Your Right to Know
The Clery Act
In the early morning of April 5, 1986, Jeanne Clery, a 19-year-old freshman at Lehigh University was beaten, raped, and murdered in her dormitory room. Her killer was a Lehigh student unknown to her....and a drug and alcohol abuser. He entered the building by proceeding, unopposed, through three propped-open doors, and made it to her room, even though such a disaster was preventable had the doors each been locked.
The aftermath of this crime became a learning experience for her parents that changed their lives. They learned that crime on college campus was one of the best-kept secrets in the country, thus they began efforts to inact laws requiring colleges and universities nationwide to make available complete information about violent campus crimes, drug and alcohol offenses and to provide information about current security procedures.
In 1990, President George Bush signed the Crime Awareness and Campus Security Act of 1990, which has become the Jeanne Clery Disclosure of Campus Security Policy and Campus Crime Statistics Act.
Annual Security and Fire Safety Report
Clery Act Summary
- Schools must publish an annual report disclosing campus security policies and three years worth of selected crime statistics.
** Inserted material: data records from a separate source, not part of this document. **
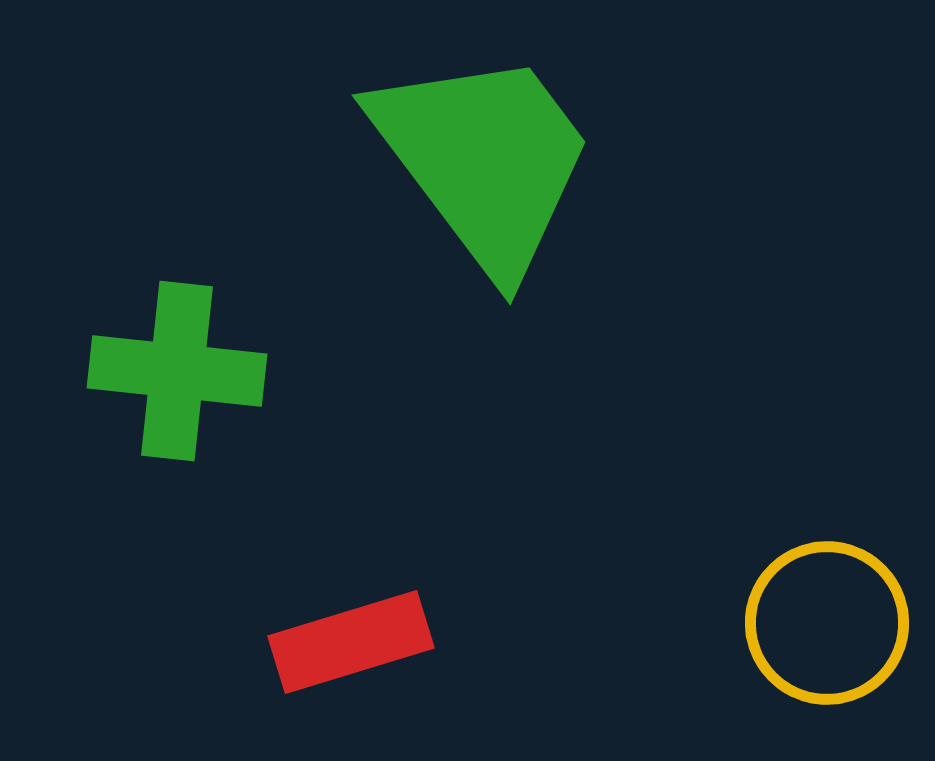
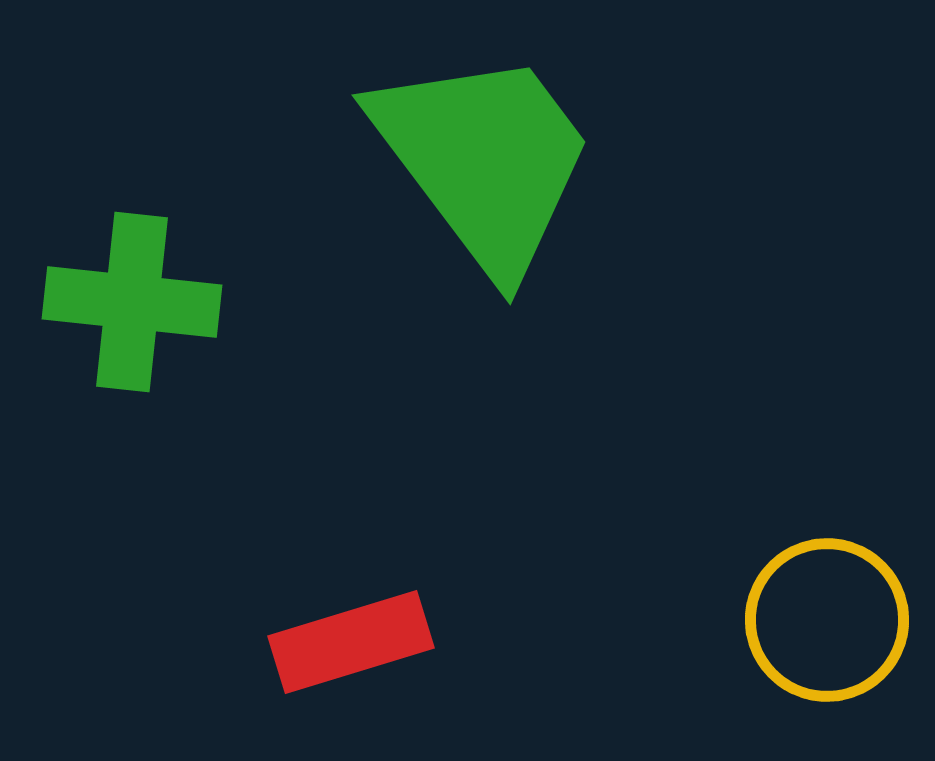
green cross: moved 45 px left, 69 px up
yellow circle: moved 3 px up
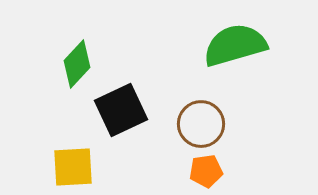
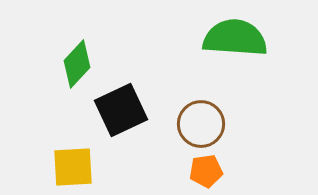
green semicircle: moved 7 px up; rotated 20 degrees clockwise
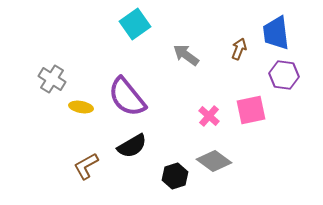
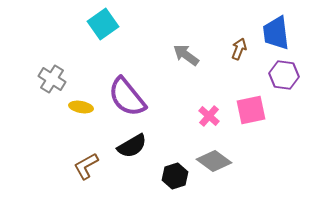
cyan square: moved 32 px left
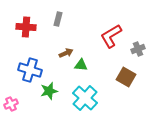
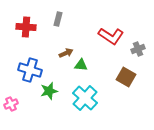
red L-shape: rotated 115 degrees counterclockwise
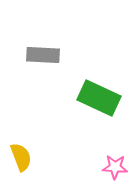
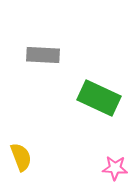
pink star: moved 1 px down
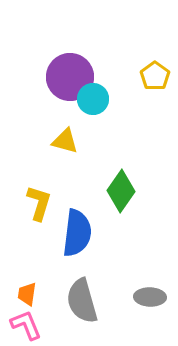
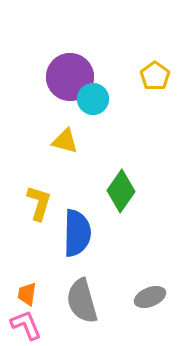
blue semicircle: rotated 6 degrees counterclockwise
gray ellipse: rotated 24 degrees counterclockwise
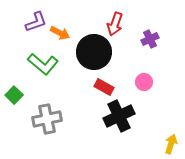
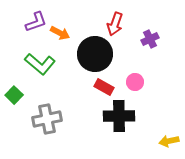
black circle: moved 1 px right, 2 px down
green L-shape: moved 3 px left
pink circle: moved 9 px left
black cross: rotated 24 degrees clockwise
yellow arrow: moved 2 px left, 3 px up; rotated 120 degrees counterclockwise
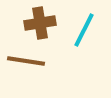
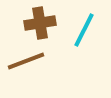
brown line: rotated 30 degrees counterclockwise
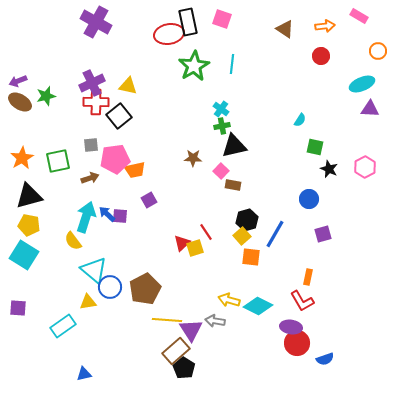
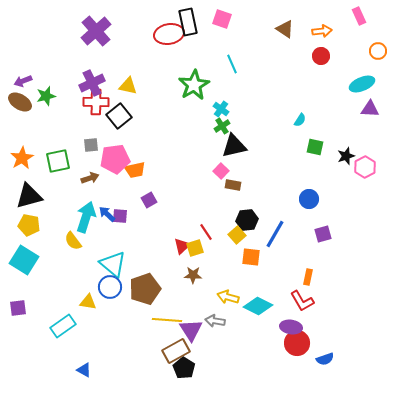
pink rectangle at (359, 16): rotated 36 degrees clockwise
purple cross at (96, 22): moved 9 px down; rotated 20 degrees clockwise
orange arrow at (325, 26): moved 3 px left, 5 px down
cyan line at (232, 64): rotated 30 degrees counterclockwise
green star at (194, 66): moved 19 px down
purple arrow at (18, 81): moved 5 px right
green cross at (222, 126): rotated 21 degrees counterclockwise
brown star at (193, 158): moved 117 px down
black star at (329, 169): moved 17 px right, 13 px up; rotated 30 degrees clockwise
black hexagon at (247, 220): rotated 10 degrees clockwise
yellow square at (242, 236): moved 5 px left, 1 px up
red triangle at (182, 243): moved 3 px down
cyan square at (24, 255): moved 5 px down
cyan triangle at (94, 270): moved 19 px right, 6 px up
brown pentagon at (145, 289): rotated 8 degrees clockwise
yellow arrow at (229, 300): moved 1 px left, 3 px up
yellow triangle at (88, 302): rotated 18 degrees clockwise
purple square at (18, 308): rotated 12 degrees counterclockwise
brown rectangle at (176, 351): rotated 12 degrees clockwise
blue triangle at (84, 374): moved 4 px up; rotated 42 degrees clockwise
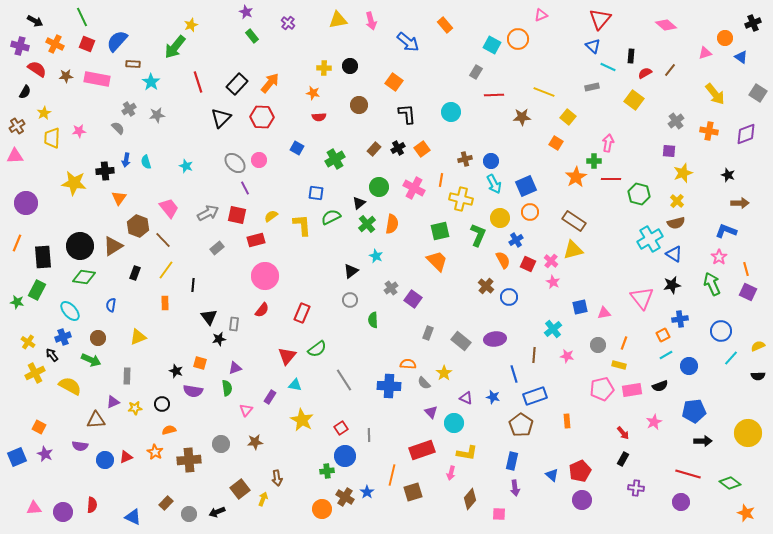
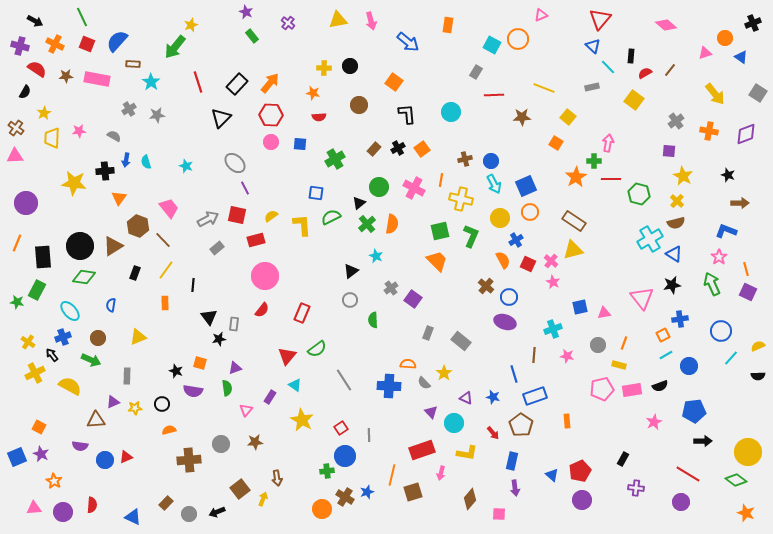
orange rectangle at (445, 25): moved 3 px right; rotated 49 degrees clockwise
cyan line at (608, 67): rotated 21 degrees clockwise
yellow line at (544, 92): moved 4 px up
red hexagon at (262, 117): moved 9 px right, 2 px up
brown cross at (17, 126): moved 1 px left, 2 px down; rotated 21 degrees counterclockwise
gray semicircle at (118, 128): moved 4 px left, 8 px down; rotated 16 degrees counterclockwise
blue square at (297, 148): moved 3 px right, 4 px up; rotated 24 degrees counterclockwise
pink circle at (259, 160): moved 12 px right, 18 px up
yellow star at (683, 173): moved 3 px down; rotated 24 degrees counterclockwise
gray arrow at (208, 213): moved 6 px down
green L-shape at (478, 235): moved 7 px left, 1 px down
cyan cross at (553, 329): rotated 18 degrees clockwise
purple ellipse at (495, 339): moved 10 px right, 17 px up; rotated 25 degrees clockwise
cyan triangle at (295, 385): rotated 24 degrees clockwise
red arrow at (623, 433): moved 130 px left
yellow circle at (748, 433): moved 19 px down
orange star at (155, 452): moved 101 px left, 29 px down
purple star at (45, 454): moved 4 px left
pink arrow at (451, 473): moved 10 px left
red line at (688, 474): rotated 15 degrees clockwise
green diamond at (730, 483): moved 6 px right, 3 px up
blue star at (367, 492): rotated 16 degrees clockwise
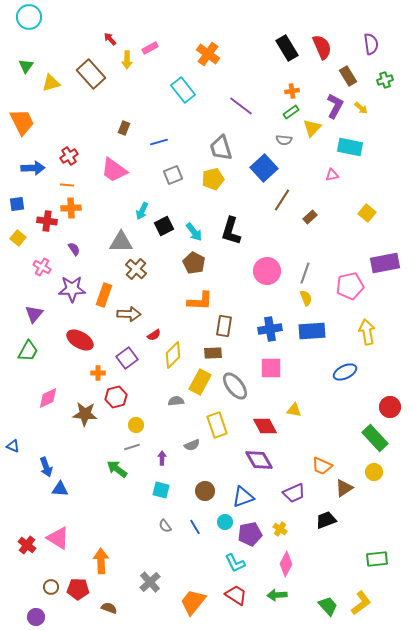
- Schools must make timely warnings to the campus community about crimes that pose an ongoing threat to students and employees.
- Each institution with a police or security department must have a public crime log.
- The U.S. Department of Education (DOE) centrally collects and disseminates the crime statistics.
- Campus sexual assault victims are assured of certain basic rights.
- Schools that fail to comply can be fined by the DOE.
FBI Definitions of Crime Categories
The following definitions are those outlined in the Federal Bureau of Investigation's National Incident-Based Reporting System, which colleges and universities are required to use in reporting crime statistics:
- Murder: The willful killing of one human being by another.
- Sex Offenses, Forcible: Any sexual act directed against another person, forcibly or against that person's will. Includes forcible rape, forcible sodomy, sexual assault with an object and forcible fondling.
- Robbery: The taking, or attempted taking, of anything of value from one person by another in which the offender uses force or the threat of violence.
- Aggravated Assault: An attack by one person upon another in which the offender uses or displays a weapon in a threatening manner or the victim suffers severe injury involving apparent broken bones, loss of teeth, possible internal injury, severe laceration, or loss of consciousness.
- Burglary: The unlawful entry into a building or other structure with the intent to commit a felony or a theft.
- Arson: Any willful or malicious burning or attempt to burn, with or without intent to defraud, a dwelling house, public building, motor vehicle or aircraft, personal property of another, etc.